*WORK REQUIRED:* Look at every line below and count those containing "items". Answer with the number only.
== GIVEN RECORDS
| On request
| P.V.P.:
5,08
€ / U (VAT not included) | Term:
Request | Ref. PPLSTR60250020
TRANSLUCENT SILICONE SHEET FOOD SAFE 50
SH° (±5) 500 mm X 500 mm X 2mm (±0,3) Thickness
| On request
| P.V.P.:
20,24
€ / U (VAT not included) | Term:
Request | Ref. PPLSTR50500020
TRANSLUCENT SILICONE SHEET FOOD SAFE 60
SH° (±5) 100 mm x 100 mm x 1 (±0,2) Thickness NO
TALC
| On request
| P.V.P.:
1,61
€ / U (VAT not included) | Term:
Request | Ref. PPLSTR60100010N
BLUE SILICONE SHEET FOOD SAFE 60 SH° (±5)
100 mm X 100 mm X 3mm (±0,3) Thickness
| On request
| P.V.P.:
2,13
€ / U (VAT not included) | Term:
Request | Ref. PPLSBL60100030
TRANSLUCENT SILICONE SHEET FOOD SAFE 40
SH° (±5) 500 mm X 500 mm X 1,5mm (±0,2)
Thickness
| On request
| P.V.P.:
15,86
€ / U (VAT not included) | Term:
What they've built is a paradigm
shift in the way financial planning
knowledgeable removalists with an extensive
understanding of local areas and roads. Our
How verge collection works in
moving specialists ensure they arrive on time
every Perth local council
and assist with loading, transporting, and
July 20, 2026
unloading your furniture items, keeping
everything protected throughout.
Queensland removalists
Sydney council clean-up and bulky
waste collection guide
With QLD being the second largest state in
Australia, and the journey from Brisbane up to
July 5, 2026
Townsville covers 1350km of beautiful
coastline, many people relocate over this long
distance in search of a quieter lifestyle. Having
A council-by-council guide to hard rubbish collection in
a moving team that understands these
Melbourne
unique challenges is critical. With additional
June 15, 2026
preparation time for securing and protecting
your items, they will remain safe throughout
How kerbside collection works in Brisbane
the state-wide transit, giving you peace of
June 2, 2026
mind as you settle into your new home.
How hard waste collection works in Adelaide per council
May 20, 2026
====
*ANSWER FOR THIS EXERCISE:* 2